■ Extract to read:
☆ ☆ ☆ ☆ ☆
When we start to see real shifts in the world, whether it is a real change in human perception, say, the universe is expanding/or not, or something a little more close to home like the adoption of new mobile computing technologies, as human beings we naturally seek to understand underlying drivers. What is forcing this shift? Is it one or two things, or a ‘perfect storm’ of many factors coming together? How is this going to affect/benefit me, my career, and my organization?
Here I am going to outline five ‘forcing functions’ that seem to be the ‘biggies’ underlying the Big Shift in GRC from a static, point in time set of ill-aligned processes to a unified, near-real-time set of processes EMBEDDED in our business, information and infrastructure management systems. I’m very interested in your reaction to this – what other forcing functions are you seeing, and how would you prioritize these?
Forcing Function #1 Information Explosion. What is taking place in the world of information today and the impact this is having not only on the way we manage information but also on the way we think about scaling GRC, is probably the biggest driver, IMHO.
☆ ☆ ☆ ☆ ☆
■ What you need to do:
- a) Rewrite the stretch of the passage on forcing functions in GRC from "When we start" through "you prioritize these?", swapping out "biggies" for "major ones".
- b) In the passage on forcing functions in GRC, what is named as Forcing Function #1?

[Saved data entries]
☆ ☆ ☆ ☆ ☆
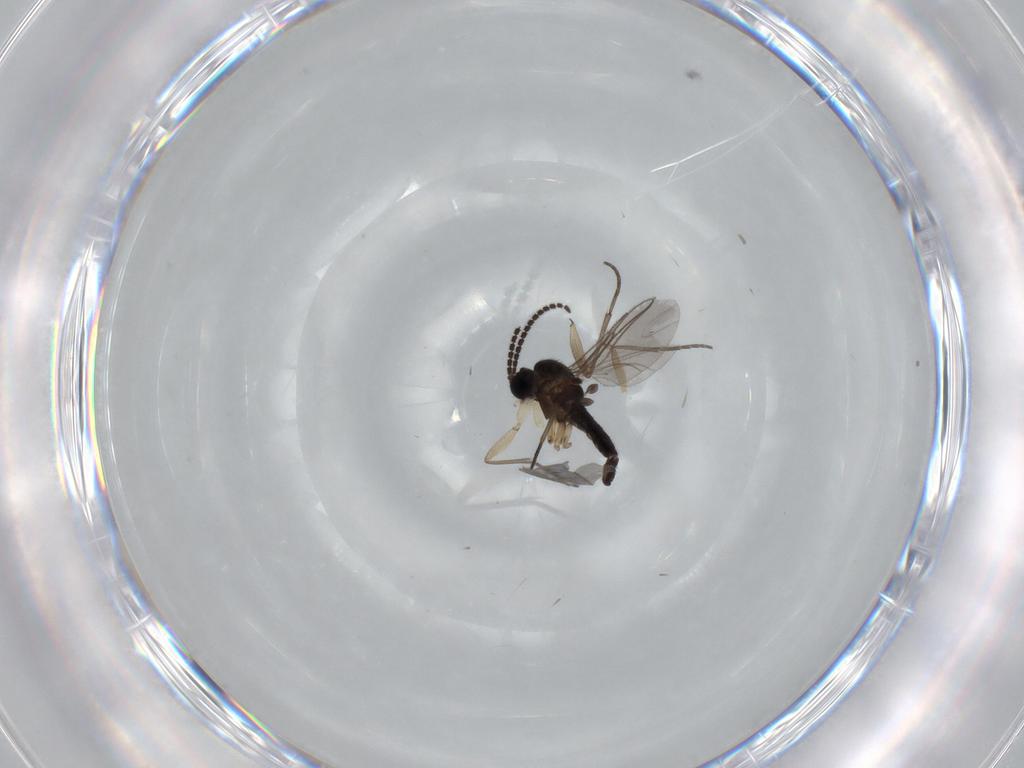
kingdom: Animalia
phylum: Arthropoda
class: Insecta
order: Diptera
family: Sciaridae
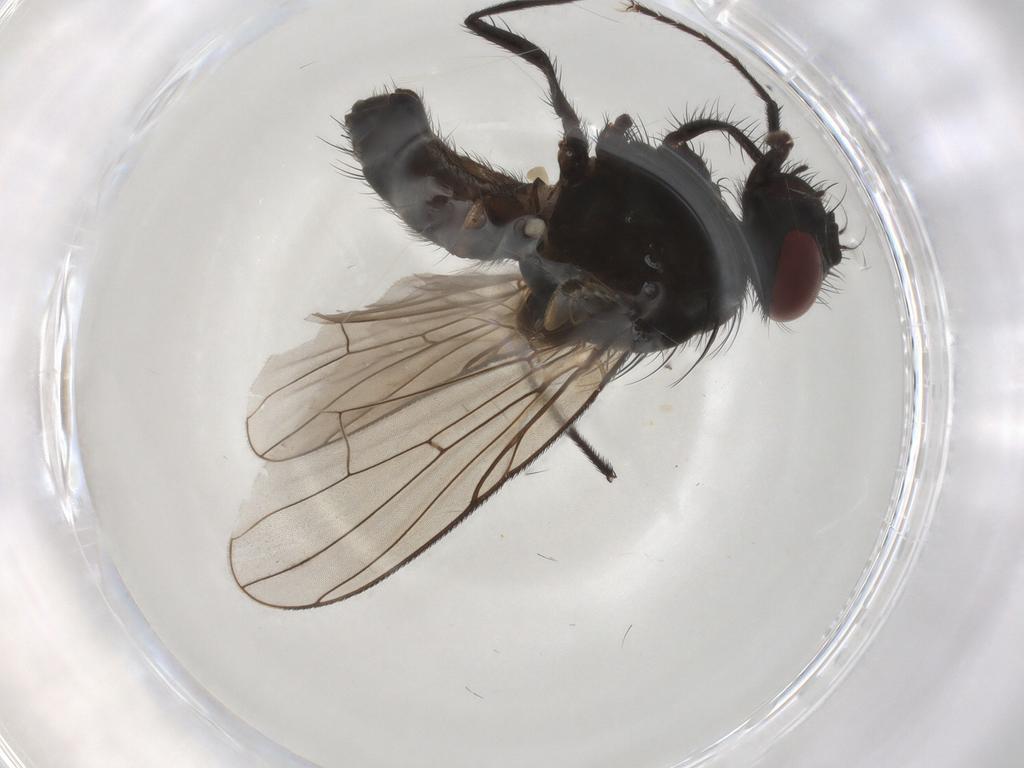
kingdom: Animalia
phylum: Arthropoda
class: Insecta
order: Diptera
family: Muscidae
☆ ☆ ☆ ☆ ☆
■ Numbered responses:
- a)
When we start to see real shifts in the world, whether it is a real change in human perception, say, the universe is expanding/or not, or something a little more close to home like the adoption of new mobile computing technologies, as human beings we naturally seek to understand underlying drivers. What is forcing this shift? Is it one or two things, or a ‘perfect storm’ of many factors coming together? How is this going to affect/benefit me, my career, and my organization?
Here I am going to outline five ‘forcing functions’ that seem to be the ‘major ones’ underlying the Big Shift in GRC from a static, point in time set of ill-aligned processes to a unified, near-real-time set of processes EMBEDDED in our business, information and infrastructure management systems. I’m very interested in your reaction to this – what other forcing functions are you seeing, and how would you prioritize these?

- b) Information Explosion.